Il Manuale di Frascati (Guidelines for collecting and reporting data on research and experimental development), è estraneo all’ordinamento giuridico italiano perchè redatto in lingua straniera e come tale non può essere utilizzato per verificare il requisito di novità delle spese agevolabili.
I documenti di prassi pubblicati in data successiva all’utilizzo del credito d’imposta non possono esplicare efficacia, (si riferisce alla Circolare del Mise del 09.02.2018 n. 59990, alla Risposta 188/2021 ed alla Risoluzione n.40/E del 02.04.2019, secondo le quali le uniche attività di ricerca e sviluppo agevolabili sarebbero “quelle che si rendono necessarie, nell’ambito di uno specifico progetto di innovazione industriale o commerciale, per il superamento di un ostacolo o un’incertezza scientifica o tecnologica non superabile con le conoscenze e le capacità già disponibili”, mentre, al contrario, non lo sarebbero quelle “che costituiscono il risultato di un semplice utilizzo dello stato dell’arte nello specifico settore e che, pertanto, pur potendo dare luogo sia a un ampliamento del livello delle conoscenze o delle capacità della singola impresa e sia a un miglioramento dei suoi prodotti o processi, non comportino un progresso delle conoscenze o delle capacità generali già disponibili (stato dell’arte)”.
Le uniche fonti utilizzabili per l’atto di recupero sono solo il decreto legge 23 dicembre 2013 n. 145 ed il d.m del 27.05.2015.
La sentenza chiude la propria motivazione ricordando che le valutazioni di carattere tecnico-scientifico richiedono il possesso di una serie di conoscenze che non attengono alle materie trattate dall’agenzia delle Entrate, questione già espressa dalla Corte di Giustizia Tributaria di Rimini nella sentenza 99/2023.
La conoscenza da parte dell’Ade di tali informazioni dovrebbe consigliare la PA di evitare contenziosi che la vedono nella maggior parte dei casi (escluso quello di frode naturalmente) soccombente, con l’aggravio di porre l’azienda in una situazione di angoscia aggiuntiva a quella sempre corrente nel mondo delle imprese.
Come dimostrano infatti le decine di sentenze delle Ctp provinciali (e del tribunale di Aosta) sul concetto di Novità contestato sistematicamente (senza competenze) dalle Ade nei controlli ci sono evidenze che dimostrano che la novità deve essere presente nei processi aziendali attraverso l’utilizzo delle tecnologie abilitanti di industria 4.0 o di nuovi processi e di nuovi prodotti “per l’azienda” e non necessariamente assoluta come prevede il manuale di Frascati.
Peraltro sempre in queste sentenze si rileva che lo stesso è stato introdotto nella legge Transizione 4.0 a partire dal 2020 unitamente a quello di Oslo per l’innovazione, dando praticamente atto che fino al 2019 R&S ed Innovazione erano entrambe ammesse al contributo.
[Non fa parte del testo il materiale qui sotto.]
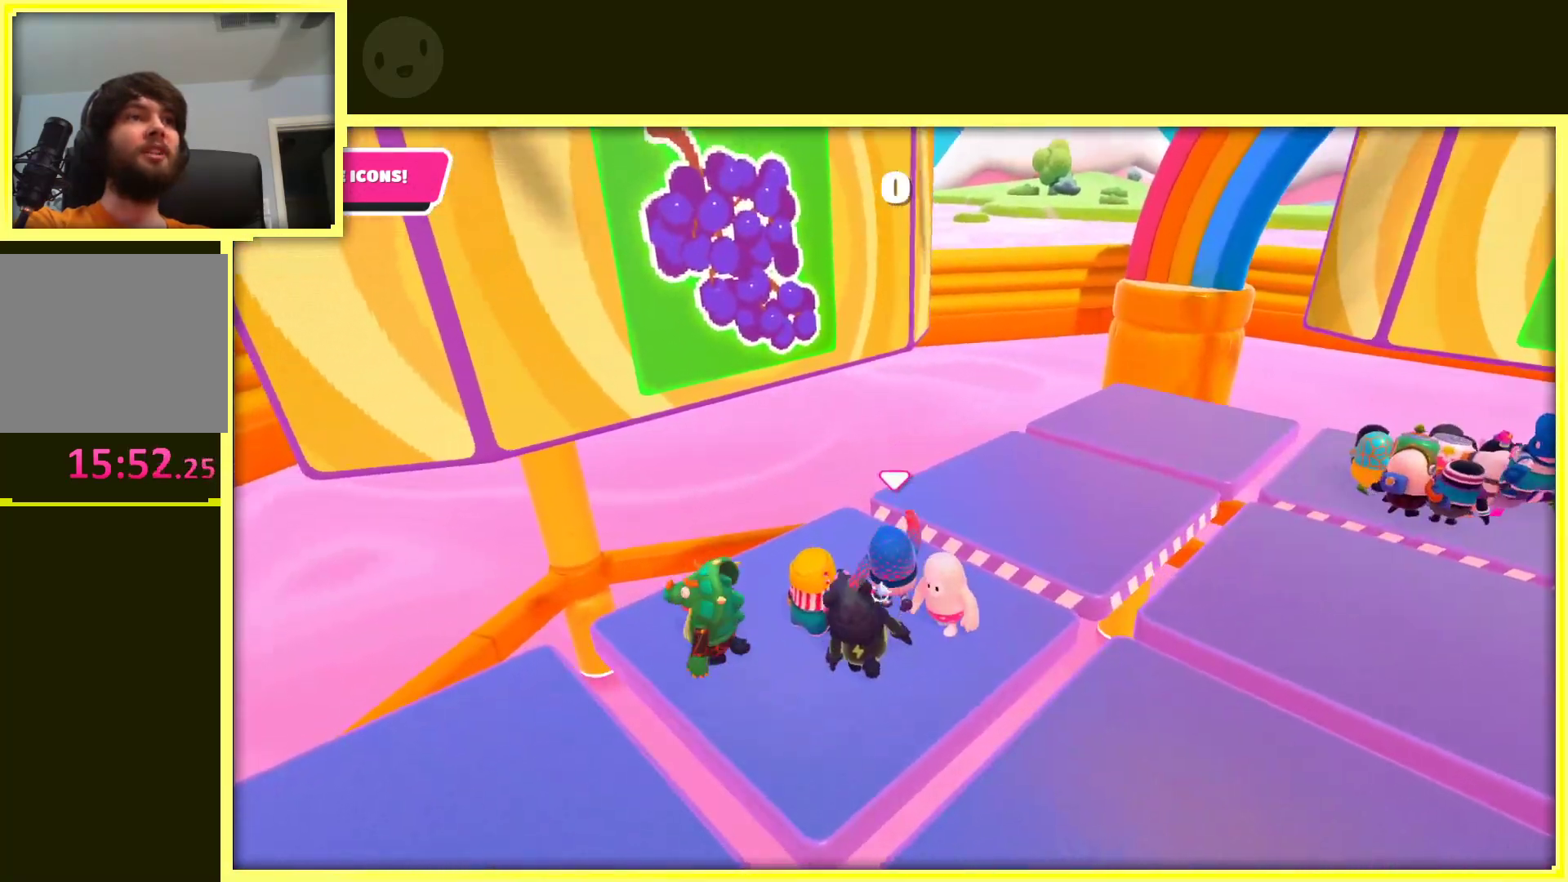
{"buttons": [], "left_stick": "right", "right_stick": "right", "events": [[17, "right_stick", "right"], [200, "right_stick", "center"], [250, "left_stick", "down-left"], [433, "left_stick", "down-right"], [450, "right_stick", "right"], [500, "left_stick", "right"]]}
Infatti la distinzione tra le due aliquote è stata introdotta dal 2020.
Se l’intento del Mimit è quello del recupero di somme dal sistema delle imprese non tenendo conto dei diritti acquisiti e delle ragioni su esposte – peraltro validate da tribunali e Ctp/Ctr utilizzando la forza sproporzionata dello stato ed i suoi mezzi di convincimento (Ade, guardia di Finanza e Pm) – va benissimo quello che si sta facendo.
Ma non è quello che mi aspetterei da una parte politica che si professa pro impresa (come dice il premier), liberale e che non dovrebbe prediligere le vessazioni del fisco alla base (teorica) delle riforme in corso.
Se invece si vuole dare senso ai propri proclami il Mimit dovrebbe:

  • Dichiarare che il Manuale di Frascati è riferimento normativo solo dall’annualità 2020 in poi e invitare l’ADE e la magistratura a comportarsi di conseguenza
  • Richiedere all’ADE una sospensione delle attività di controllo sulle attività di R&S ed Innovazione in attesa della disponibilità che il MIMIT offre attraverso la costituzione dell’Albo dei certificatori e di avere il tempo di sottoporsi a Due Diligence per ottenere l’approvazione da parte del MIMIT sul proprio operato
  • Prorogare la possibilità di riversamento da parte delle imprese di quanto indebitamente percepito a sei mesi successivi alla possibilità di utilizzo della Due Diligence, così da ottenere (o meno) il bollino blu previsto dalla norma.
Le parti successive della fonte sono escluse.